A team from Caltech and UT Austin has published a breakthrough paper titled 'Chasing Autonomy: Dynamic Retargeting and Control Guided RL for Performant and Controllable Humanoid Running.' The research addresses a key limitation in robotics: while reinforcement learning (RL) can create dynamic motions, these are often restricted to simple playback of a single recorded movement. The team's novel pipeline starts by taking a single human motion demonstration and using an optimization routine with hard constraints to dynamically retarget it. This process generates an improved library of periodic reference motions, providing a richer foundation for the AI to learn from.
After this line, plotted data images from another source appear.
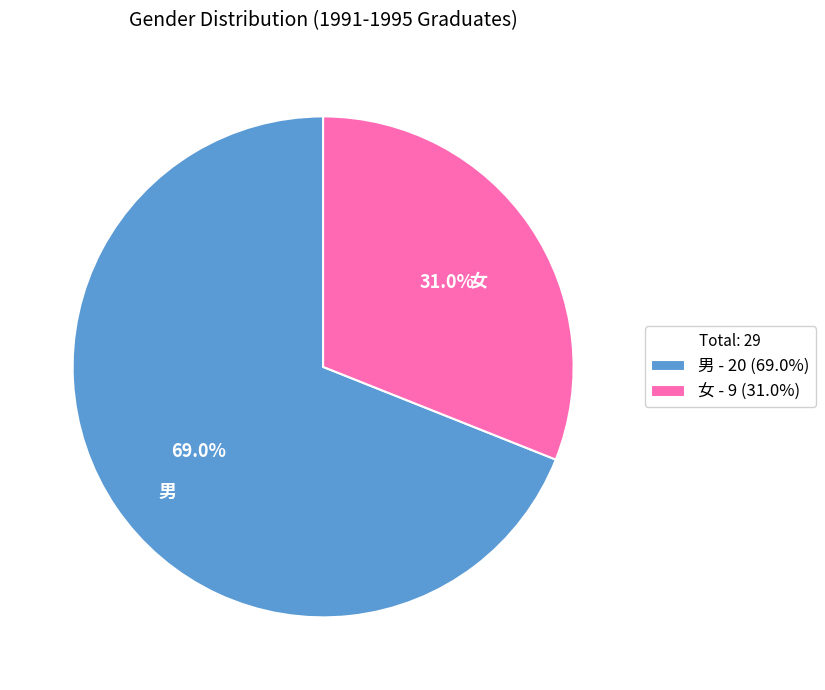

Rank the categories by value from lowest to highest.

女, 男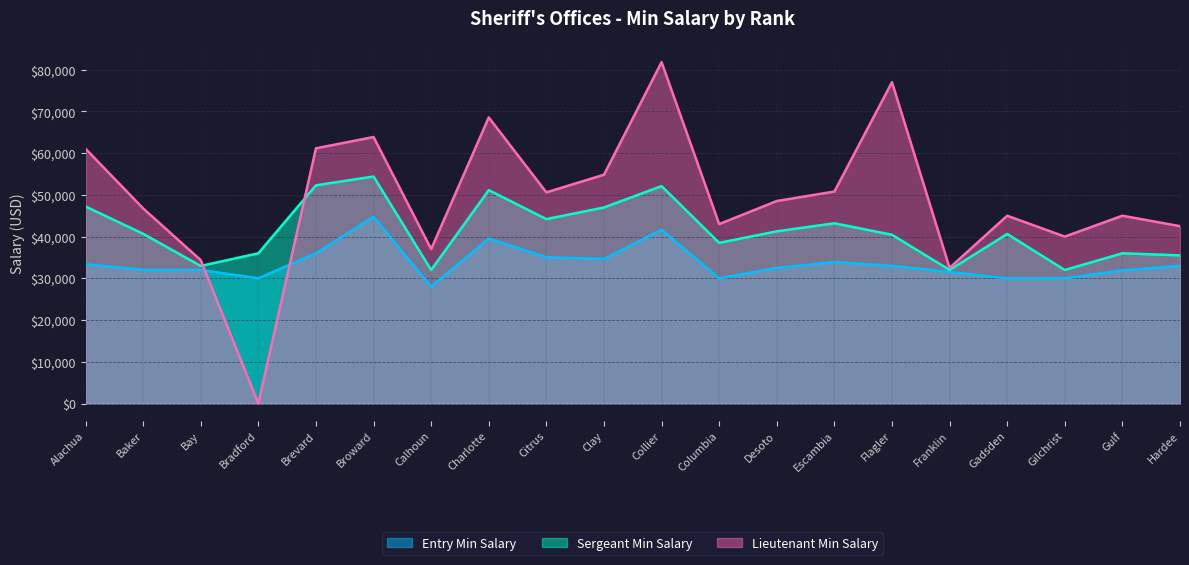

Does the chart display data point markers on the line(s)?

No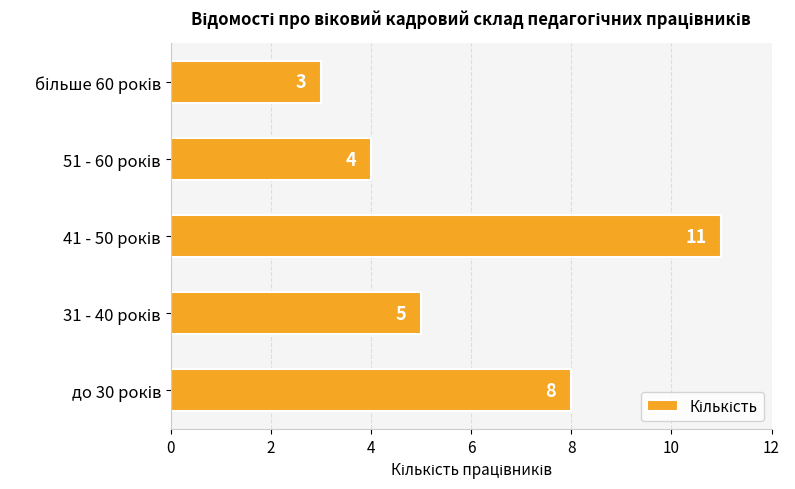

Count the values in the range 4 to 8.

3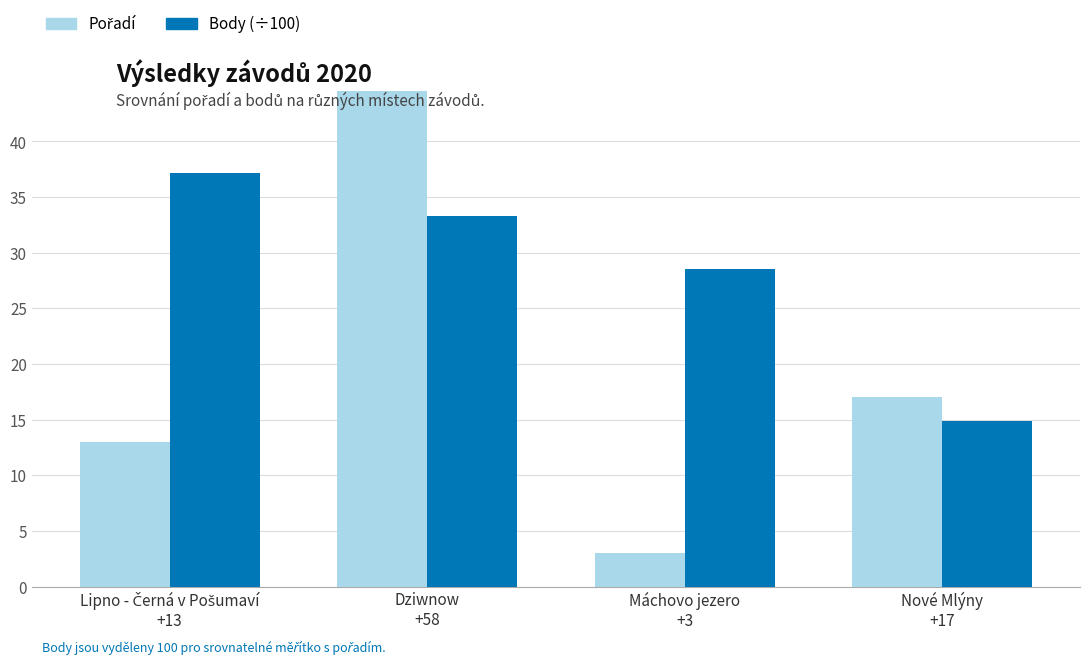

What is the label of the 3rd bar from the left?

Máchovo jezero
+3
The core innovation is a goal-conditioned, control-guided reward structure that trains the RL policy to track these dynamically optimized references. This approach prioritizes both performance (speed and stability) and controllability (the ability to follow velocity commands). The team successfully deployed the resulting policy on a Unitree G1 humanoid robot in the real world. The hardware results are impressive: the robot achieved running speeds of up to 3.3 meters per second and demonstrated the endurance to traverse hundreds of meters.
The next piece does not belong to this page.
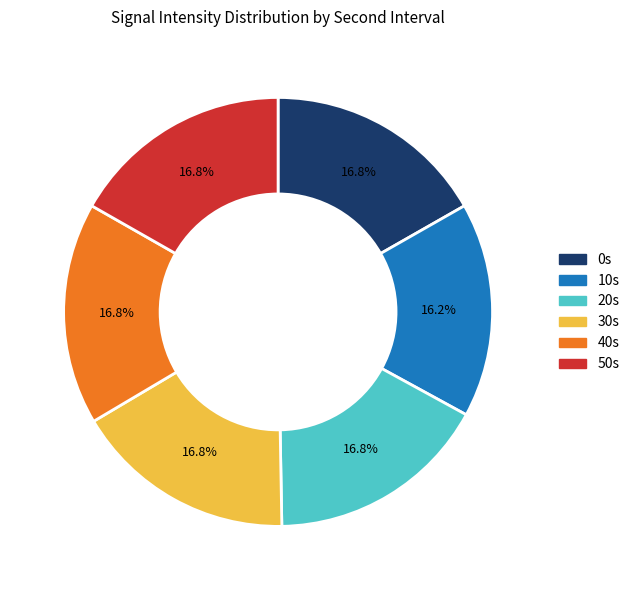

How many segments does this pie chart have?

6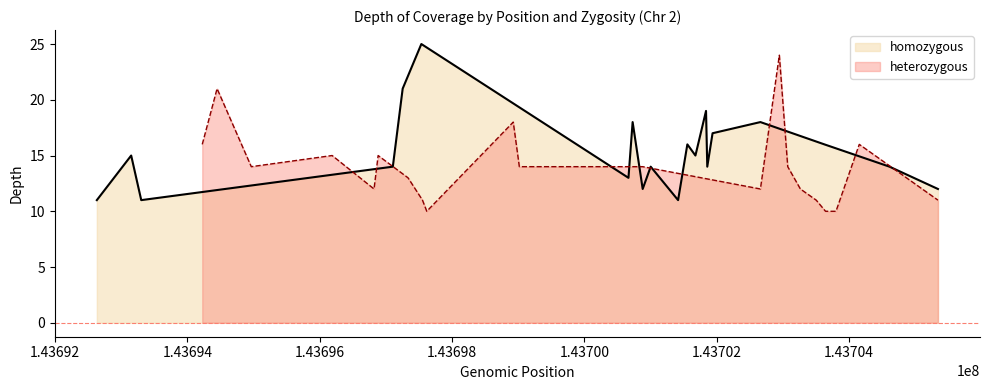

What is the minimum value for homozygous?

11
Most significantly, the controller's quality allowed its integration into a complete autonomy stack. The researchers demonstrated the system's practical utility by performing dynamic obstacle avoidance while running outdoors. This moves beyond lab-bound demonstrations and shows the pipeline's potential for real-world deployment where robots must perceive their environment, plan paths, and execute agile maneuvers simultaneously.
- The pipeline uses dynamic retargeting to create a varied motion library from just one human demo, solving the 'single motion playback' problem.
- A control-guided RL reward structure enabled the Unitree G1 robot to run at 3.3 m/s and cover hundreds of meters of outdoor terrain.
- The controller was integrated into a full perception and planning stack, successfully executing obstacle avoidance while running, a key step toward true autonomy.
Why It Matters
This work enables more durable, agile, and truly autonomous humanoid robots for real-world applications like search & rescue or logistics.